See related:Making sense of confusing credit card statements
When it comes to paying off credit card balances, avoid making new charges and focus on paying off the cards.
Two ways to attack it:
Throw the most at the card with the highest interest rate.
Or, if meeting smaller goals keeps you motivated, pay off the smallest balance first.
Either way, the trick is to start throwing extra dollars at those bills the minute you realize it’s getting out of control. “Pay more than the minimum monthly payment and consider the possibility of negotiating better terms,” says McClary.
Choosing the right card at checkout can save you a bundle, according to Russell Wild, a fee-only financial advisor, NAPFA associate, and co-author of One Year to An Organized Financial Life.

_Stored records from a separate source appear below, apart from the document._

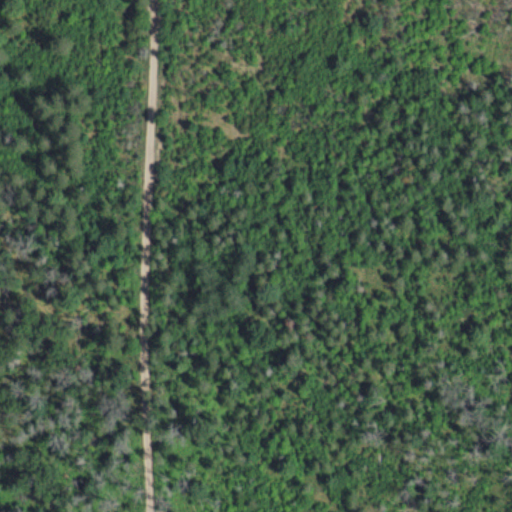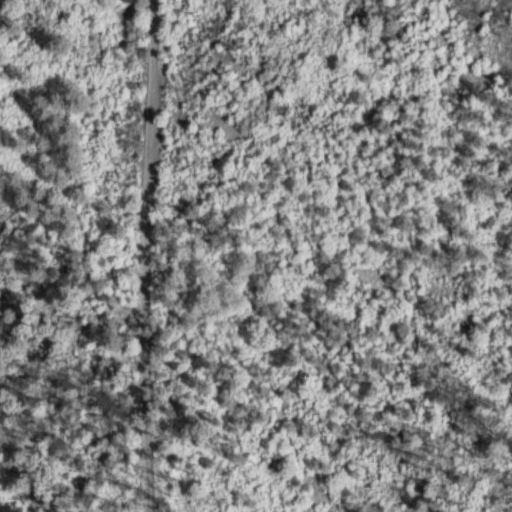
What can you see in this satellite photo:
road: (147, 256)
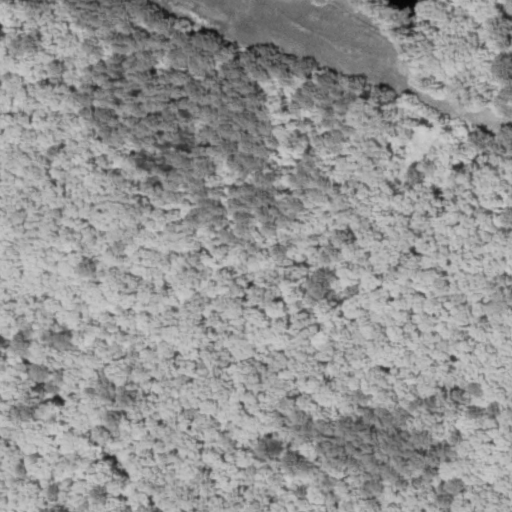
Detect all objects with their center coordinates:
building: (425, 119)
building: (426, 119)
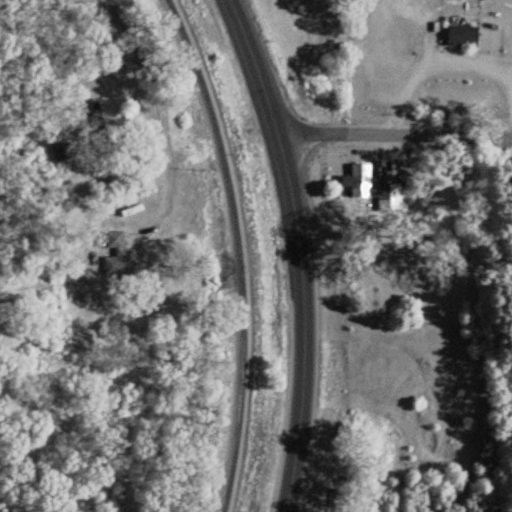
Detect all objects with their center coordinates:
building: (462, 36)
road: (135, 51)
road: (395, 135)
road: (97, 173)
building: (371, 188)
road: (294, 251)
railway: (237, 253)
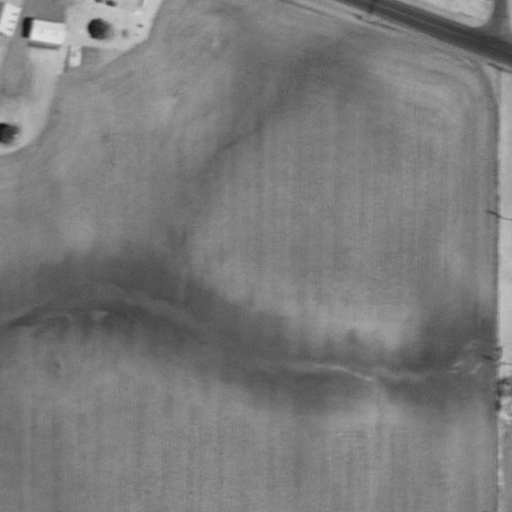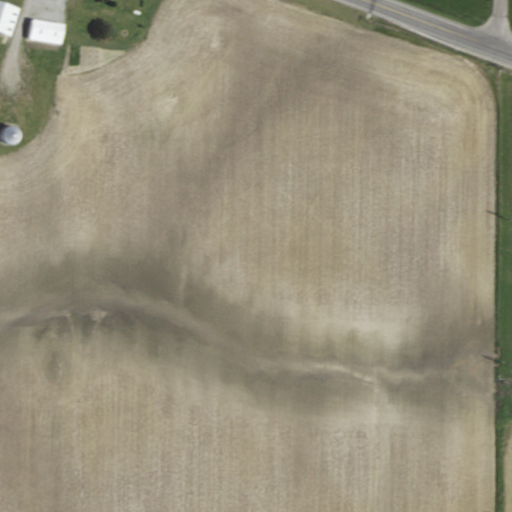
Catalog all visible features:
building: (6, 18)
road: (501, 24)
road: (439, 26)
building: (42, 31)
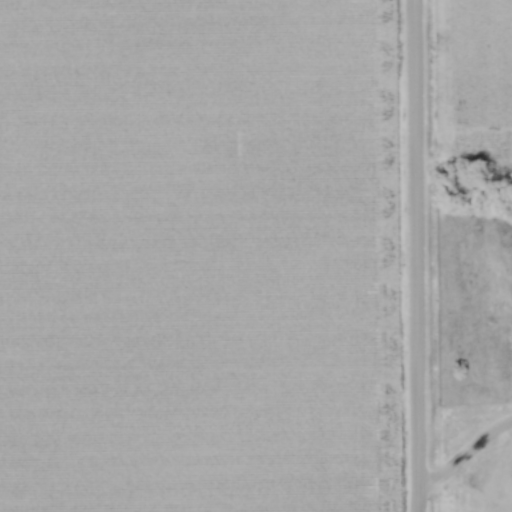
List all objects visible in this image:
crop: (475, 68)
road: (415, 255)
crop: (195, 256)
road: (466, 451)
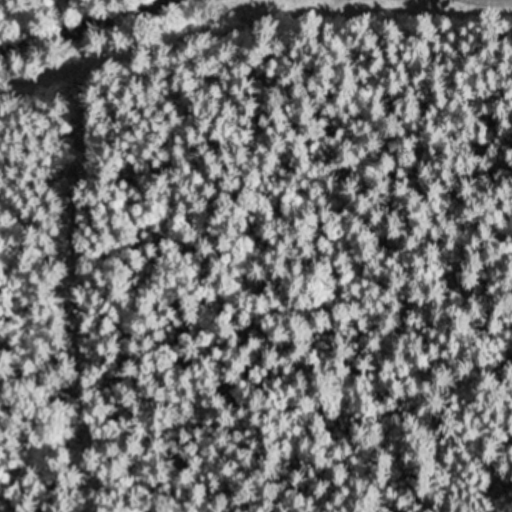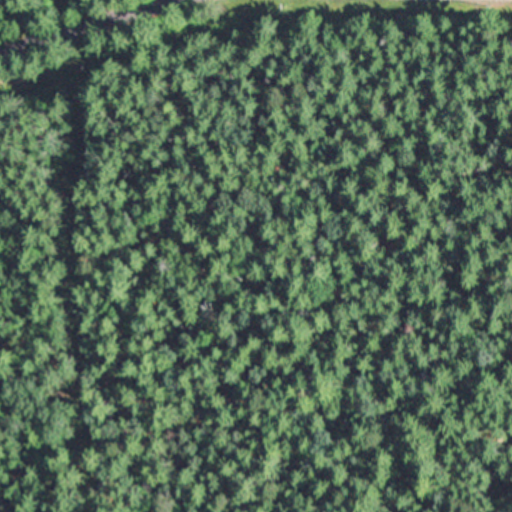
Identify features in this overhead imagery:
road: (79, 24)
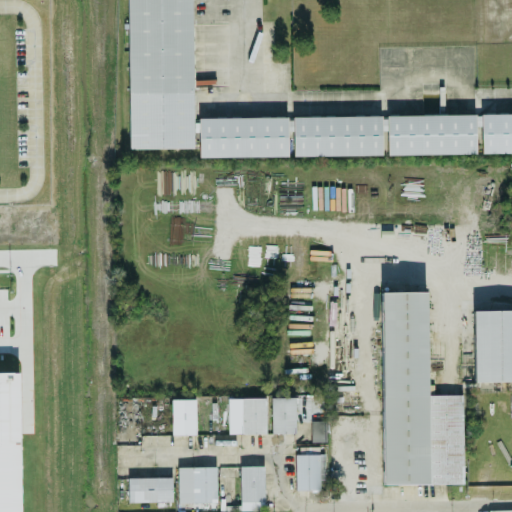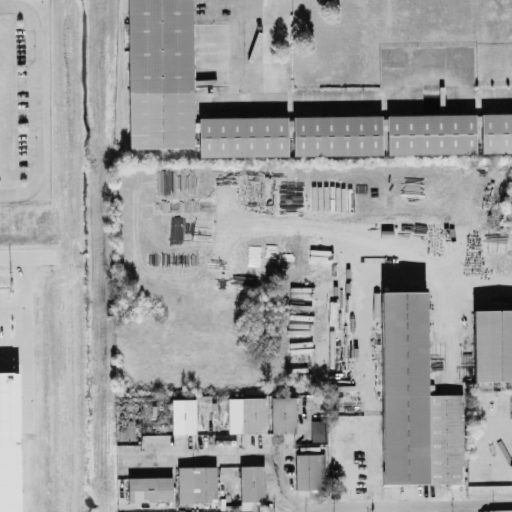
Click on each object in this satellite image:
road: (209, 10)
road: (242, 49)
building: (159, 73)
road: (244, 98)
road: (37, 102)
building: (495, 131)
building: (430, 132)
building: (336, 133)
building: (242, 135)
road: (446, 251)
road: (24, 256)
road: (12, 303)
road: (368, 305)
road: (25, 309)
building: (492, 343)
building: (414, 400)
building: (282, 413)
building: (183, 414)
building: (246, 414)
building: (318, 429)
building: (9, 441)
road: (233, 455)
building: (307, 468)
building: (196, 482)
building: (251, 486)
building: (149, 487)
road: (406, 505)
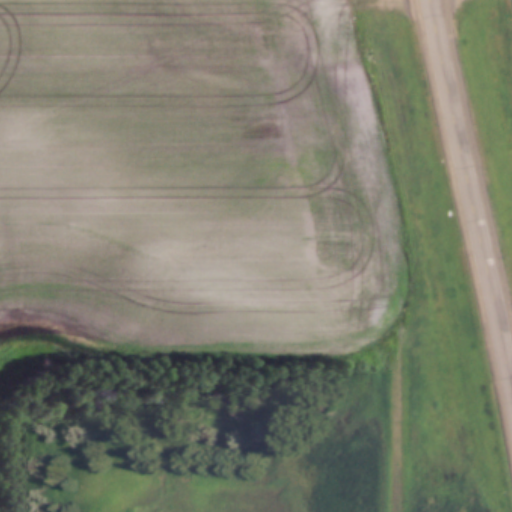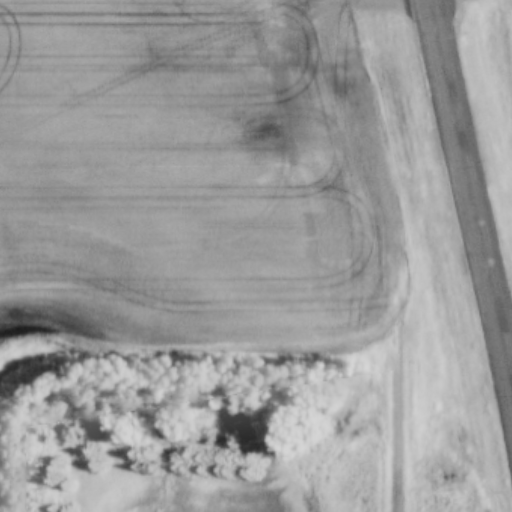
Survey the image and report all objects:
road: (472, 185)
road: (401, 419)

Consider the payment terms, he says, “most notably the interest rate you’ll pay if you don’t pay off your debt at the end of the month.”
If you don’t pay off your balances at the end of the month, get a card that has a lower interest rate, rather than one with good rewards.
Wild also suggests using caution with store cards, especially those promising zero interest. If you’re late making payments, interest rates can skyrocket, which is an expensive mistake.
Annual fees can also add up. For instance, if you’re paying $50 per year on several airline rewards cards, but have never cashed in a single air mile, those accounts might not be the best fit for your spending habits.
One of your best predictors of future spending? Your past spending. Sift through the past six months to a year of bank statements and card bills. What stores and categories get the most of your dollars? Shop for a card that maximizes rewards for what you’re already buying.
Based on your budget and history, what’s a reasonable amount for you to spend (and pay in full), during that introductory period? That’s the kind of fit you want.
See related:Comparing the various types of credit cards
Your credit score is determined, in part, by the variety of accounts you have, and whether you have eaten up a lot of your available credit by carrying balances. In other words, outstanding balances on multiple cards will affect your credit score. Wisely manage those balances and don’t be in a hurry to close out accounts.
Having multiple lines of credit and low balances gives you a low credit utilization ratio, which is good for your credit score. And credit scoring formulas look at both the total of all credit lines, and each individual account.
For your best credit, keep all those ratios to 30 percent or less, says McClary.
The trick to closing multiple accounts? “Don’t cancel all of them at once, “ says McClary. “That creates a cumulative drop in the limit of available credit that can bring a score down much farther than simply closing one card at a time with several months in-between.”
Scoring formulas also reward longer credit histories, so closing out the accounts you opened first can impact your score.
Also, right before you make a big purchase – like a home or car – is definitely not the time to go on an account closing spree. And if you don’t want lenders closing accounts for you, use them every few months and pay them in full. Like everything related to credit, the right answer for someone else might not be the best thing for you.
If you’re struggling with debt and having too much available credit may lead to the temptation to spend, you might be better off canceling those credit cards. It’s better to let your credit score take a hit for closing accounts than to face the consequences of charging too much debt and not being able to pay it off.
“Because 35 percent of the FICO score is associated with on-payment history,” says McClary. So “it’s possible the positives would outweigh the negatives.”